Thing 1, Thing 2: You’re up! You’re up! The Other Boy did not feed us! Feed us! Feed us!

Mom: *feeds* (Amazed by the fact that Harley does not appear to drool. Oh. He’s chewing the rawhide chew he stole from the little dogs last night. D’oh.)

Thing 1, Thing 2: We haven’t been out either.

Mom: There’s a dog flap for that.

Thing 1, Thing 2: We couldn’t find it in the dark.

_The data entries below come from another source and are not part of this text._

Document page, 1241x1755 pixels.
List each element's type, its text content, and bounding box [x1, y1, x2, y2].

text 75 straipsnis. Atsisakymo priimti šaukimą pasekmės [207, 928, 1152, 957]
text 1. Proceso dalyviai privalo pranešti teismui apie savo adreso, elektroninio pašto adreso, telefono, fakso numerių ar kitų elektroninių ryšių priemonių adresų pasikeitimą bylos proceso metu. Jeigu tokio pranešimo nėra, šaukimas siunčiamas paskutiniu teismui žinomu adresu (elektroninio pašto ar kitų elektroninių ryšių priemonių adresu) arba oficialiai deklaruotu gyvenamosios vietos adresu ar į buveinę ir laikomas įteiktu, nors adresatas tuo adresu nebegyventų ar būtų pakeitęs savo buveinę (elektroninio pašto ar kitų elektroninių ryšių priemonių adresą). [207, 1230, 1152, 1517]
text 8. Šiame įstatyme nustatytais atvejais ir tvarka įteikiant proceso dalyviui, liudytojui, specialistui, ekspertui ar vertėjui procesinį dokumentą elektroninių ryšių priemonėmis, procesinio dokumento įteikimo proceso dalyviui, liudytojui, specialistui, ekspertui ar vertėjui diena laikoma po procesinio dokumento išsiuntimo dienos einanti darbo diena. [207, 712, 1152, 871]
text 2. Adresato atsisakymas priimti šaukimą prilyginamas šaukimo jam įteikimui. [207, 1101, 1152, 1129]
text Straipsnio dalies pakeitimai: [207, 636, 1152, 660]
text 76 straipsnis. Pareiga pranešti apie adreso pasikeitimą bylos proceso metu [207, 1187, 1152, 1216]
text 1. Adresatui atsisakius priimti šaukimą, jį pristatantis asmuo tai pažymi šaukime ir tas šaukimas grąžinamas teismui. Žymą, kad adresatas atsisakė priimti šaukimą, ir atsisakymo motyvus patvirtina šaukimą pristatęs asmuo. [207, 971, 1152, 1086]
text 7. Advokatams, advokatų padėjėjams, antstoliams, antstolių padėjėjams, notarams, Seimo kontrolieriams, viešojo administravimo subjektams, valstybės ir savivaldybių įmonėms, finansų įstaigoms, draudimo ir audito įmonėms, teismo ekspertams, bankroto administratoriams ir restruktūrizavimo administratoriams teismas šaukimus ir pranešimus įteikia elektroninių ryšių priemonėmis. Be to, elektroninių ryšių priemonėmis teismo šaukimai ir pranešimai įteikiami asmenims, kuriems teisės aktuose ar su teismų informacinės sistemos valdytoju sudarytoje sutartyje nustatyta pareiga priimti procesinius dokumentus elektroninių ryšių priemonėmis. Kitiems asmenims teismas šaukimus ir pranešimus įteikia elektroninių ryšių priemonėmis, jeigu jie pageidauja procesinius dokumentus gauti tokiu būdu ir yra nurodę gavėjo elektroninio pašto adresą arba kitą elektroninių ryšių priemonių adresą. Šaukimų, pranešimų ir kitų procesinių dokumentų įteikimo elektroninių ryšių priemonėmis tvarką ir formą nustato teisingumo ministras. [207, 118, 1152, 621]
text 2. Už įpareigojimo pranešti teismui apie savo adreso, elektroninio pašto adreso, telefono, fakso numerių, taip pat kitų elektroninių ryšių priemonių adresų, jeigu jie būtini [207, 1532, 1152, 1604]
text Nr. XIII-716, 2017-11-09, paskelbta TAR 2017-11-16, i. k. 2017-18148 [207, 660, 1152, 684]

Mom: It’s light! But that would explain the wet spot on the stair, Bait. *opens door and leaves it open, grateful for teeny tiny bladders*

Thing 1, Thing 2: *race out, race in, run in circles*

Mom: Wait, no one peed.

Thing 1, Thing 2: We didn’t have to.

Mom: Riiiiiiiiiiiiiiiiight.

Thing 1, Thing 2: *race in circles inside*

Mom: Well, I see that we don’t have to walk you two. You run yourselves.

Thing 1, Thing 2: *jump* Walk! Walk!

Mom: Later. Let the food digest first.

Thing 1, Thing 2: *pout for two seconds, then run wildly about*

Several minutes pass as I clear the top of my desk.

Mom: !

Mom: Where’s Baxter?!

Thing 2: *shrug*

Harley: *shrug*

Mom: *searches inside* No Baxter. *searches outside* No Baxter. *wakes Slug*

Slug: I’ll go outside and look.

Mom: I’ve already done– *door slams* –that. *discovers Zoey is still in her box and unfed* I thought Your Boy was walking you! *releases dog from prison and feeds, while Harley drools beside her*

Slug: *reappears with Baxter in arms* He was nosing around the Middle Child’s car.

Mom: *eyes unrepentant dog who is ecstatic to see the lost Mom reappear* Like I make my kids sleep in cars. No, they abandoned you! *sottovoce to Slug* How many more days before I get to go back to school?

My wait time has now shortened to three minutes of not hearing/seeing the little dogs before I go in search of Baxter. Dammit. I’m not going to get anything done until naptime.

Couch Watch: Unchewed.

ETA: Furniture legs have sprouted on the loveseat and couch. The upside down coffee table blocks access to the couch. The upside down ottoman performs the same task for the loveseat. No, I did not do this.

ETA2: Spousling just yelled, “Baxter off the couch!” Furniture legs must not be the deterrent he thought. D’oh.

Novel update: I have three acts for each character and turning points for each. Go me. (But nothing got done while I was at Mom’s. Go figure.)